When you’re with dogs you’ll notice how excitable they are. Their satellite dish-like ears are forever turning, listening for their next meal; their white-tipped tails wave incessantly and they are wild with activity. As a ranger, even on a freezing winter’s morning, you start to strip off your warm layers the moment you see the dogs, in preparation for the sort of driving you know you’re in for when you’re following them.
Normally dogs are incredibly successful hunters due to their stamina and team work and have a much higher success rate than lions, leopards or cheetahs. This particular pack were hunting not only for themselves but for the alpha female they had left at the den and for all the pups she was raising. Surprisingly though, by 9am that morning they still hadn’t made a kill and they eventually flopped down in the shade, apparently giving up.

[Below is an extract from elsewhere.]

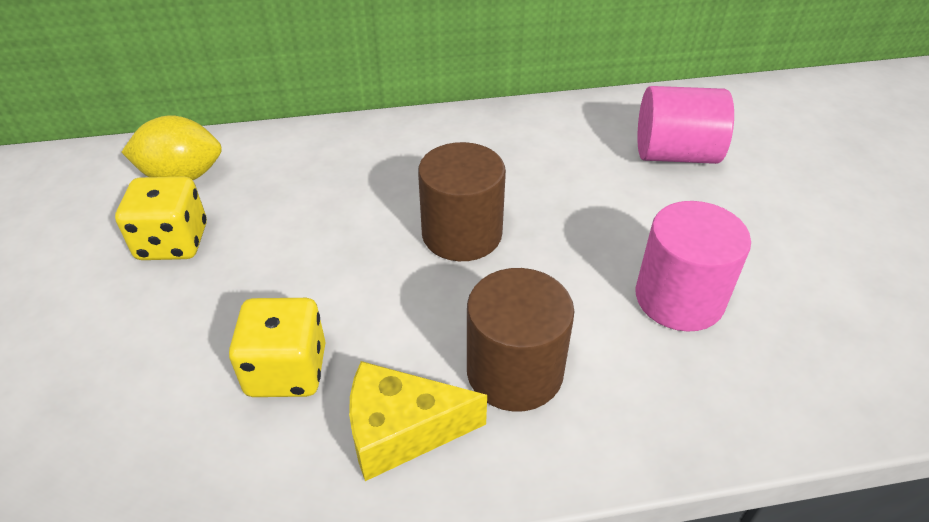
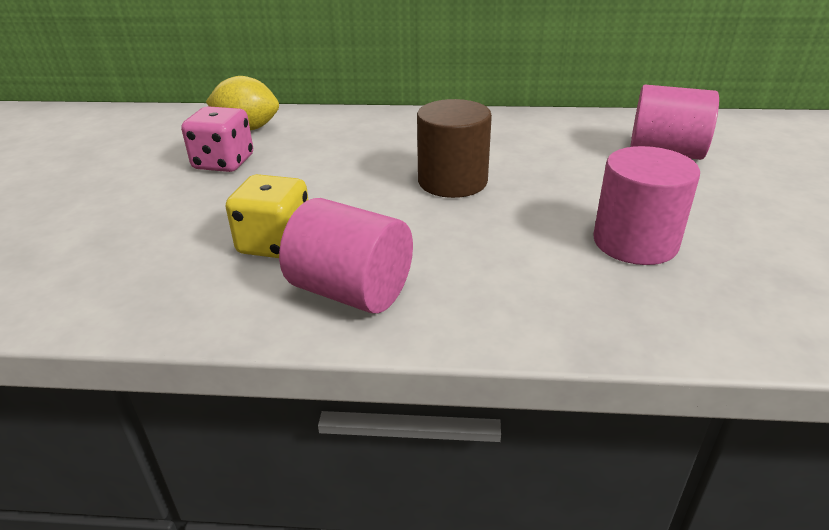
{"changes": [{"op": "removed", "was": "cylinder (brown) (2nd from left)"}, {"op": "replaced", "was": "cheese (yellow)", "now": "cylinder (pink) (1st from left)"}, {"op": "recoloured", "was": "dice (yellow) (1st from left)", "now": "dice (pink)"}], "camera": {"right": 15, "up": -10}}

They have very fast metabolisms and especially when they’re denning, they try to hunt twice a day. I was surprised that the pack didn’t keep trying despite the morning of set backs but when I looked at them all scattered in various patches of shade, not a single one seemed perturbed that the youngsters would have to wait till the evening for their meal.
It made me realise how much these animals valued and allowed rest, which when I thought about it, is actually one of the reasons they’re ultimately so successful. It made me a little jealous.
I don’t know about you but I for one struggle to rest. The rate that much of the modern world moves at doesn’t really allow for it but even if I do have the time for it, I carry a certain level of shame around it. Most of the time it’s due to the little voices in my head saying some version of “you’ve been talking about starting this project forever now, get it done” or “you should really be using this time wisely, go for a run” or “you’ll never get anywhere if you don’t keep going”.
Recently I listened to a fascinating Sounds True Podcast where a spiritual teacher, Jeff Foster looked at rest from a new angle. He reckons that we shouldn’t be trying to find rest, making it into yet another goal and only exacerbate the pressure we’re under. Instead, Foster invites us to see rest as our natural state and a place in us that already exists. The podcast discusses different ways of tapping into that place.
A lot of spiritual teachings encourage us to find peace and quiet by trying to train ourselves away from the noise in our head or to angle ourselves only towards joy and bliss. When we’re not peaceful, the self-berating begins, which let’s be honest, doesn’t bring any joy and the loop persists. Foster challenges that the way to peace is to actually allow the noise in our head and invite in our so-called negative emotions. It requires a shift in focus from how can I get rid of this feeling to how can I make space for this feeling? A longing for rest runs far deeper than a longing for sleep. It’s a longing for peace, truth, authenticity and allowing. It’s a desire to stop running from who we our, from our experiences or this moment.
Are there places in your life where you feel that if you just allowed the discomfort a little more, you’d find greater peace?
When I watched that pack the other day, I saw how none of them seemed to have those nagging internal voices (or if they did, they certainly weren’t listening to them). They knew the pups would survive a few more hours without their meal and they weren’t wracked with guilt. They trusted that they would catch a meal later in the day so they weren’t ruled by their hunger. They were purely listening to their bodies desire to rest.
Later that afternoon, the pack arose from their slumber and after a short bout of greeting and playing, set off in search of a meal. Because they had given their bodies a chance to recuperate, they were able to chase down and catch an impala ewe and were soon all well and truly engorged. With full bellies, they set off to nourish the pups.
Like us, they are pack animals, intimately reliant on and connected to one another. They acknowledge that rest is an essential part of their lives and because of it, they have the capacity to live a life of service to one another. It is not selfish to rest if it means that when you awaken you use that energy for the good of the whole.
It was such a good reminder to me that only once you’ve listened to your body, allowed the rest and nourished yourself, are you then truly capable of nourishing the rest of your pack, whatever form of nourishment that may take.